In September, AppleInsider again linked Apple in a new report from Imagination regarding that still unnamed "international electronic systems company" which it reported had acquired a multi-year, multi-IP, multi-use licence agreement for its current and future portfolio of PowerVR mobile graphics components, including the next generation PowerVR SGX VXD video IP cores. Those parts will introduce OpenGL ES 2.0 support, along with a Universal Scalable Shader Engine that will provide mobile devices with highly efficient, shader-based 3D graphics. The new core is not only backwards compatible with code developed for MBX (used in the current iPhone and iPod touch), but will also run existing code with better performance and efficiency.

Recognizing Apple as the mysterious "international electronics systems company" also helped explain why the company had acquired PA Semi, the fabless chip design firm launched by Dan Dobberpuhl in 2003. Steve Jobs later revealed that the PA Semi acquisition was indeed related to building chips for the company's iPod and iPhone mobile devices.

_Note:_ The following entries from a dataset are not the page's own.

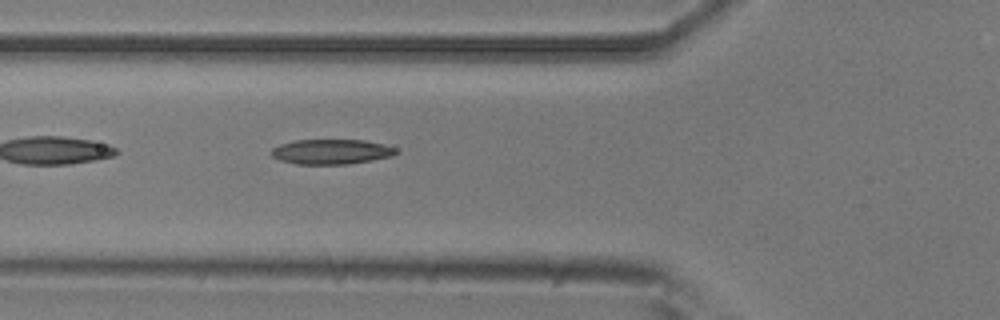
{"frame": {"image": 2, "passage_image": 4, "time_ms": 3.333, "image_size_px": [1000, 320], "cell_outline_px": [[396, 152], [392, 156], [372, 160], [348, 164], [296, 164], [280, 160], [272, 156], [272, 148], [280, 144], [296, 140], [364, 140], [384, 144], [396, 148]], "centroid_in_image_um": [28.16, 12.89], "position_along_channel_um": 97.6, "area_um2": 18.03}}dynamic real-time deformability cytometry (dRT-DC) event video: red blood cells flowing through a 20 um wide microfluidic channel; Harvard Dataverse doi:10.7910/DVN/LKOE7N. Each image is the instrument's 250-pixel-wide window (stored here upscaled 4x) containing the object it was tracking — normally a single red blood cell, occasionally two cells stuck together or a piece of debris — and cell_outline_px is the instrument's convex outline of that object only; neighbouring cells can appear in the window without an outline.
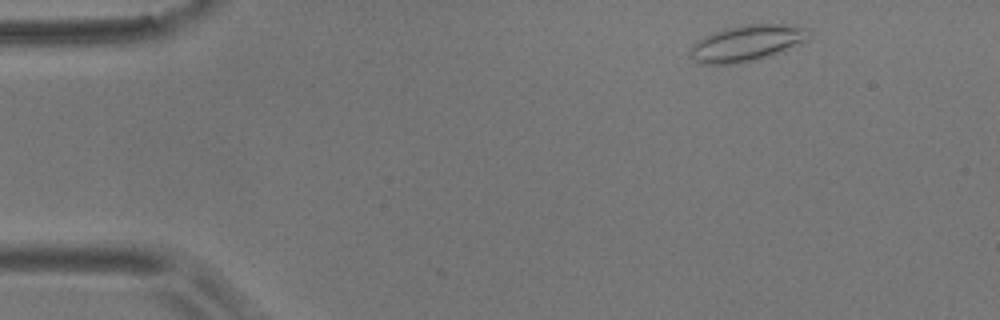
{"species": "common noctule bat (a hibernating species)", "species_latin": "Nyctalus noctula", "temperature_condition": "room temperature", "stored_images_in_passage": 8, "camera_frame_rate_fps": 3000, "um_per_image_px": 0.085, "animal": {"sex": "male", "body_mass_g": 17.9}, "frame": {"image": 1, "passage_image": 3, "time_ms": 0.667, "image_size_px": [1000, 320], "cell_outline_px": [[812, 32], [804, 40], [772, 56], [756, 60], [736, 64], [700, 64], [688, 56], [688, 52], [692, 44], [704, 36], [728, 28], [744, 24], [792, 24], [808, 28]], "centroid_in_image_um": [63.45, 3.67], "position_along_channel_um": 21.6, "area_um2": 25.09}}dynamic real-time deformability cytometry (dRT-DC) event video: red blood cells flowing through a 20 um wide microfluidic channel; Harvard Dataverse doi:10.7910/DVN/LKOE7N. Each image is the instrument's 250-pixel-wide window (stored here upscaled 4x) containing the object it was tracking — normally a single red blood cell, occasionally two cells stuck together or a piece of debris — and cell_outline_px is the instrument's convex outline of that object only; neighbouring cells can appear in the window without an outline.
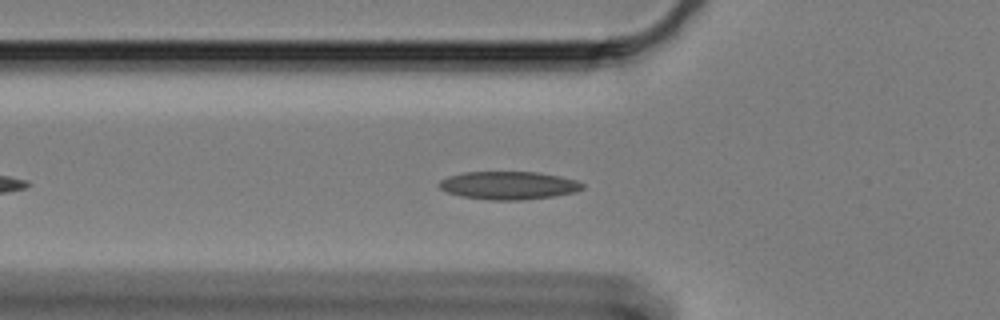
{"species": "Egyptian fruit bat (a non-hibernating species)", "species_latin": "Rousettus aegyptiacus", "temperature_condition": "cold", "stored_images_in_passage": 40, "camera_frame_rate_fps": 3000, "um_per_image_px": 0.085, "animal": {"sex": "female"}, "frame": {"image": 1, "passage_image": 10, "time_ms": 3.0, "image_size_px": [1000, 320], "cell_outline_px": [[584, 188], [576, 192], [552, 196], [524, 200], [488, 200], [460, 196], [448, 192], [440, 188], [436, 184], [440, 180], [448, 176], [464, 172], [536, 172], [560, 176], [576, 180], [584, 184]], "centroid_in_image_um": [43.22, 15.76], "position_along_channel_um": 82.6, "area_um2": 23.52}}
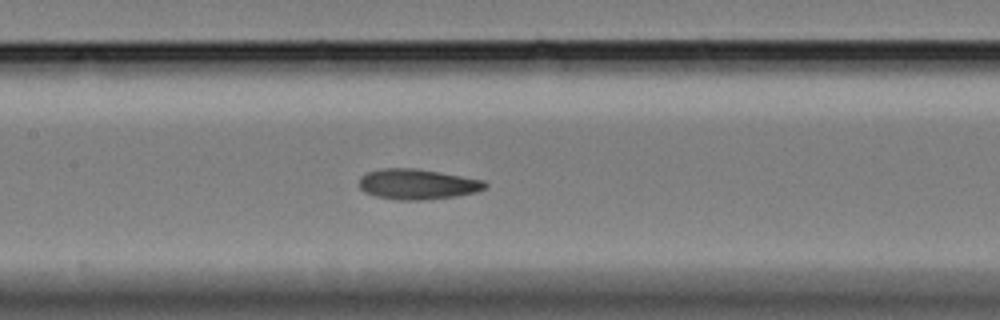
{"frame": {"image": 2, "passage_image": 18, "time_ms": 5.667, "image_size_px": [1000, 320], "cell_outline_px": [[488, 184], [484, 188], [476, 192], [456, 196], [424, 200], [396, 200], [376, 196], [364, 192], [360, 188], [360, 176], [368, 172], [384, 168], [416, 168], [440, 172], [484, 180]], "centroid_in_image_um": [35.48, 15.66], "position_along_channel_um": 171.9, "area_um2": 22.31}}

Apple's purchase of 8 million shares of the PowerVR developer, combined with Imagination's announcement today, concludes that Apple is indeed "a licensee of Imagination’s technology" and finally puts to rest any question that the iPhone maker has lined up exclusive graphics technology required to design customized, next generation mobile SoC chips that will be manufactured by its existing partners, most likely Samsung.

The move to build original mobile SoC devices with advanced GPU cores likely also fits into Apple's Mac OS X Snow Leopard strategy related to OpenCL and Grand Central, enabling the company to push its efforts in parallel processing and GPU acceleration from the Mac desktop into its mobile devices, enabling all sorts of innovative applications for high performance, mobile devices that other companies can't match with commodity parts and generic software platforms such as Android, Windows Mobile, and Symbian.